Les opposants à la loi ont fait valoir qu’en donnant la citoyenneté aux réfugiés, ces changements perturberaient la démographie du pays. Les défenseurs de la réforme ont quant à eux dénoncé la discrimination vis-à-vis des femmes, étant donné que les hommes mariés à des non-Iraniennes ne sont pas soumis au même traitement. En juin 2019, le Conseil des gardiens de la Constitution iranienne avait renvoyé la loi au Parlement en précisant qu’il souhaitait voir ajouter une clause permettant aux autorités de faire face à des questions de « sûreté » nationale qui pourraient se poser en raison des activités des pères de ces enfants. Tenu par les ultraconservateurs, ce conseil craignait en outre qu’un « permis de résidence » ne soit délivré aux pères des enfants en question.

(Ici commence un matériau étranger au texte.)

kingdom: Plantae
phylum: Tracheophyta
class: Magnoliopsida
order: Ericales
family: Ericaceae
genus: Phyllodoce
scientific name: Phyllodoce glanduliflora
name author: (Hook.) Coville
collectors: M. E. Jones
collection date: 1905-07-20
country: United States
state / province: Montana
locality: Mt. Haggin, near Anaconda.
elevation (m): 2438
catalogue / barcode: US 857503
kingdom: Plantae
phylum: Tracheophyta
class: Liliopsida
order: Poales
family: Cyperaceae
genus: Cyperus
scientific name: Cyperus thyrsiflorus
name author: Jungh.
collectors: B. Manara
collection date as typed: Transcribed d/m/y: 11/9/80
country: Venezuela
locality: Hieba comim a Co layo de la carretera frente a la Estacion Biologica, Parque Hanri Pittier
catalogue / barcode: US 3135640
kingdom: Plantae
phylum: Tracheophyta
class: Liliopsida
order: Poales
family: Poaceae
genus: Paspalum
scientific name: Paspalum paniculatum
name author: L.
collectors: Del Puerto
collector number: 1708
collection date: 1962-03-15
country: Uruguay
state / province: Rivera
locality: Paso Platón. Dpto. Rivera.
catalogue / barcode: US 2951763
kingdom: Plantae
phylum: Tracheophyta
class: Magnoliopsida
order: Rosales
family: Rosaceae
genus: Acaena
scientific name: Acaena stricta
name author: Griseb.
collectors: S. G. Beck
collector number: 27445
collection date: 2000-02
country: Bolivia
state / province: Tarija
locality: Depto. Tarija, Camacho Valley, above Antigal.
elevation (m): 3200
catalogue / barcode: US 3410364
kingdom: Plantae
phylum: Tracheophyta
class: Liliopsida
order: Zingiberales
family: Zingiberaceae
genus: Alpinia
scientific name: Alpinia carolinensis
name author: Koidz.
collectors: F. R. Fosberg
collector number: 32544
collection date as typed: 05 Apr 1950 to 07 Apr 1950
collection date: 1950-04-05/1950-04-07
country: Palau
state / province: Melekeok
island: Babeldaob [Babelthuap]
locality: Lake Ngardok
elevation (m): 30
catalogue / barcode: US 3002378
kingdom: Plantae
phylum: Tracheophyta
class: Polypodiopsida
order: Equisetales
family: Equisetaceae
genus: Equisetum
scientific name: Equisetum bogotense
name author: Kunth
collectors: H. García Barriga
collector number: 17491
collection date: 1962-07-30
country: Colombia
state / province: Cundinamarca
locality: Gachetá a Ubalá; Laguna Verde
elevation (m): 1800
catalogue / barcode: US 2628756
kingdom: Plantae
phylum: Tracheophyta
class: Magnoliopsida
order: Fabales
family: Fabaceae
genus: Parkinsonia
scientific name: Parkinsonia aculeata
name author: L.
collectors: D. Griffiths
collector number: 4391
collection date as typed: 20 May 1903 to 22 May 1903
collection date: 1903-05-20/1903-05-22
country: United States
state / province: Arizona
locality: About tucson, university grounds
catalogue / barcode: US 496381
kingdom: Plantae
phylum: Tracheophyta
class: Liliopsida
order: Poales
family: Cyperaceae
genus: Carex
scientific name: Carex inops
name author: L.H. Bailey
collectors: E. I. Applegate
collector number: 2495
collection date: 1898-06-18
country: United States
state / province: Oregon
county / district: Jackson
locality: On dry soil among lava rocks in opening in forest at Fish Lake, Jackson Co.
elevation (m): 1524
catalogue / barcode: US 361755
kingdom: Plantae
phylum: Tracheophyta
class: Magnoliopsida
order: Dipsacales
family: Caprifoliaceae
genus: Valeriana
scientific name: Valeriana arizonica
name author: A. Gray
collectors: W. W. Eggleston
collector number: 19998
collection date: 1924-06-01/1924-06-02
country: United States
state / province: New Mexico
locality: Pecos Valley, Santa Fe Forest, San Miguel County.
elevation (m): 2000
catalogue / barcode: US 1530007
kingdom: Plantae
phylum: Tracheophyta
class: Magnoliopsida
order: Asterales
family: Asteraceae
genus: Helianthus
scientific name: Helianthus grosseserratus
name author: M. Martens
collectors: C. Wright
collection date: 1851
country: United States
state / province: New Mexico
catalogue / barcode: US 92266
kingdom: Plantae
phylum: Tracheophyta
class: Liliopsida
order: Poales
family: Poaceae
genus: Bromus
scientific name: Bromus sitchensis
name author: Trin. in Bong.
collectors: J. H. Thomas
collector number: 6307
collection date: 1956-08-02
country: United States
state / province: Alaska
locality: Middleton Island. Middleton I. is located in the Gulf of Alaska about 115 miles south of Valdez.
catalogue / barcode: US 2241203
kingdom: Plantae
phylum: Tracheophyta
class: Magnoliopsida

Selon l’UNHCR, il y aurait environ 3 millions d’Afghans en Iran. 950 000 d’entre eux ont le statut de réfugiés, environ 1,5 à 2 millions d’Afghans sont sans papiers et seulement quelque 450 000 sont détenteurs de passeports afghans. L’Iran accueille en outre près de 30 000 réfugiés irakiens. « Au vu de cette situation, beaucoup d’enfants sont donc sans papiers », précise Farha Bhoyroo. « L’Iran fait preuve d’une hospitalité louable envers les Afghans depuis plus de 40 ans. Tous les enfants en Iran, y compris les réfugiés et les Afghans sans papiers, ont accès à l’éducation. Ils peuvent étudier côte à côte avec des enfants iraniens et suivre le même programme. Ils ont également accès aux soins de santé primaires, à égalité avec les ressortissants iraniens », rappelle l’humanitaire, qui précise que certaines personnes sans papiers passent certainement à travers les mailles du filet et ne reçoivent pas l’assistance et la protection dont elles ont besoin de la part du gouvernement iranien et du HCR.
Les apatrides
La République islamique, qui n’a pas signé les conventions des Nations unies sur l’apatridie, tente de prendre des mesures pour prévenir et lutter contre ce problème. Même si cette loi représente un progrès significatif, elle ne donne pas aux mères et aux pères des droits égaux pour transmettre la nationalité à leurs enfants. La loi laisse dans le flou certaines familles dont les enfants ont déjà obtenu la nationalité de leur père, étant donné que la Constitution iranienne ne reconnaît pas la double nationalité. « La nationalité iranienne ne sera pas automatiquement accordée aux enfants nés de mère iranienne et de père étranger, car ils doivent encore soumettre une demande et passer par une série de vérifications avant d’obtenir leur “shenasnameh” », poursuit Farha Bhoyroo. Les familles doivent se soumettre à des contrôles de sécurité de la part du ministère des Renseignements et des gardiens de la révolution, ce qui pourrait disqualifier arbitrairement les candidats à la citoyenneté dont les parents pourraient être jugés critiques à l’égard du gouvernement.
L’argument sécuritaire et démographique est le plus souvent brandi par les autorités des pays refusant la transmission de la nationalité à des enfants par leur mère. L’Iran étant désormais retiré de la liste, 24 pays restent jusqu’à ce jour fermement opposés à toute réforme permettant aux femmes de transmettre la citoyenneté à leurs enfants, à l’instar du Koweït ou du Qatar. La Jordanie et le Liban campent également sur leurs positions, ce qui affecte principalement des femmes mariées à des réfugiés syriens ou palestiniens.